Toys are thought to be children's object of refuge, especially in times when parents are too busy to engage in some playful moments with them. Toys are simply the most convenient attention grabber for children to be "busy" in times when everyone in the household is busy as well. However, a study reveals that toys aren't as child-friendly as parents presumed to be.
Ove three million U.S. children have suffered from toy injury and have been treated in emergency departments, according to a study that looked into toy-related injuries from 1990 to 2011. The study found that in 2011, a child was treated every three minutes for a toy injury, with more than half of the injuries occurred in children younger than age five. Reports also said that during the time of the study, injury rates increased by almost 40 percent, and a large portion of those increases in injuries were related to foot-powered scooters.
"A child's job is play, and toys are the tools," says Gary Smith, MD, PhD, the study's senior author and director of the Center for Injury Research and Policy at Nationwide Children's Hospital. "We want children to explore, challenge themselves, and develop while using those tools safely."
According to the study, children younger than three are said to be at a greater risk of choking on small toys or small toy parts. The study found 109,000 incidents of children younger than age five swallowing or inhaling "foreign bodies" such as small toys, which breaks down to almost 14 cases a day.
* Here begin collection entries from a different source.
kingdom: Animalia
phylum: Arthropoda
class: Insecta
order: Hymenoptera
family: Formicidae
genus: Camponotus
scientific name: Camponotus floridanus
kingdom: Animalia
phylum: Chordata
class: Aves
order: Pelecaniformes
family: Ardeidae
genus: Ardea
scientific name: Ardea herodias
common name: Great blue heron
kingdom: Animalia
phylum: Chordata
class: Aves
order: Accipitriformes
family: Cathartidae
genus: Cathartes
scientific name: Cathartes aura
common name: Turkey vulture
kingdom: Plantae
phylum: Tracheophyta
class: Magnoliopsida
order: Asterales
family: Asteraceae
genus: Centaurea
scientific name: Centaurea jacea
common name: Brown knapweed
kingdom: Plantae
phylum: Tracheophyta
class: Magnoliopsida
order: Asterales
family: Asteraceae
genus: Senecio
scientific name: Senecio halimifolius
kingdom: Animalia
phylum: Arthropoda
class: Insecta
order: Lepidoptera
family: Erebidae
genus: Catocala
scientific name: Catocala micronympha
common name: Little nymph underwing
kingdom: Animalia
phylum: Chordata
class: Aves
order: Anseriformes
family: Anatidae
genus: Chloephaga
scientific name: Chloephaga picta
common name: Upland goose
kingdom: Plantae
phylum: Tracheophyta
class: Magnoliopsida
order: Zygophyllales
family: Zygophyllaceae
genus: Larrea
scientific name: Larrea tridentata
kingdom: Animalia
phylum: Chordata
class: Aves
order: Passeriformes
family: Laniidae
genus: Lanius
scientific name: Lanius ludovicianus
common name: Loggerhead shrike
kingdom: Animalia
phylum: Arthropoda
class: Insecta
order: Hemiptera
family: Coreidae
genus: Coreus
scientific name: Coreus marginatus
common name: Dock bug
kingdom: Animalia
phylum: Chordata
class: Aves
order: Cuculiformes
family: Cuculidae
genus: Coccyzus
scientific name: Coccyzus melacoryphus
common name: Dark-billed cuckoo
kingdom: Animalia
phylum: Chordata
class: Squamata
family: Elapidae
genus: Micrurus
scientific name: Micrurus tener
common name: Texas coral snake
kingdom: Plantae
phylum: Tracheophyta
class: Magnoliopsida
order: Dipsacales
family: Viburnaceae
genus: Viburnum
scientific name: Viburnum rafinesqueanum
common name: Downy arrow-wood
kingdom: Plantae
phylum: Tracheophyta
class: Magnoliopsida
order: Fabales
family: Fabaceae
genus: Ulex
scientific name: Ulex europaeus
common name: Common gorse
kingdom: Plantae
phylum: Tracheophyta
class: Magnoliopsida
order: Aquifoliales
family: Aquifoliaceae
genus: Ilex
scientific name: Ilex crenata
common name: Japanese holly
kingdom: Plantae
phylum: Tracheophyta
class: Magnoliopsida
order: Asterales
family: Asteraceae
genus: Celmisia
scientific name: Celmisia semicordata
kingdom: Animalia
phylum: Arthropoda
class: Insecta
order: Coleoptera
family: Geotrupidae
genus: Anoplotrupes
Riding toys such as foot-powered scooters, wagons, and tricycles, cause 42 percent of injuries to children ages five to 17. Riding toys caused 28 percent of injuries in children younger than age five. Also, injuries on riding toys were three times as likely to cause a broken bone or dislocation when compared with other toys.
The most common ways children of all ages were injured were falls (46 percent) and collisions (22 percent); these were the most common ways that children of all ages were injured in association with toys of all categories.
Of special concern are foot-powered scooters, especially since 2000, when a new kind of foot-powered scooter became trendy. There have been an estimated 580,037 injuries, or about one in every 11 minutes, associated with the new foot-powered scooter. Still, "much of the increase in the overall toy injury rate after 1999 is due to foot-powered scooters," reports said.
"The frequency and increasing rate of injuries to children associated with toys, especially those associated with foot-powered scooters, is concerning," explains Smith. "This underscores the need for increased efforts to prevent these injuries to children. Important opportunities exist for improvements in toy safety standards, product design, recall effectiveness, and consumer education."